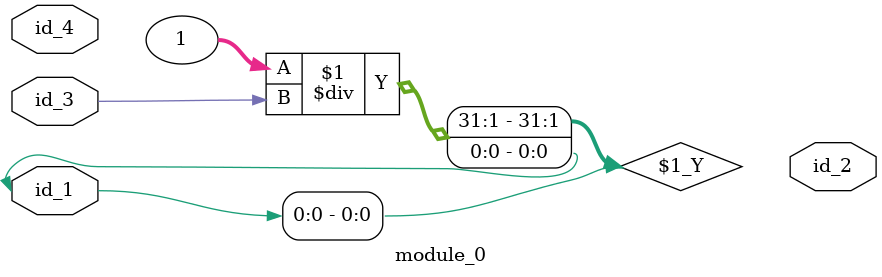
<source format=v>
module module_0 (
    id_1,
    id_2,
    id_3,
    id_4
);
  inout id_4;
  inout id_3;
  output id_2;
  inout id_1;
  assign id_1 = 1 / id_3;
endmodule

</source>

--------

PROBLEM DESCRIPTION: Exclude the pictures and give back the rest of the data above exactly as written.

EXERCISE RESPONSE:
<source format=v>
module module_0 (
    id_1,
    id_2,
    id_3,
    id_4
);
  inout id_4;
  inout id_3;
  output id_2;
  inout id_1;
  assign id_1 = 1 / id_3;
endmodule

</source>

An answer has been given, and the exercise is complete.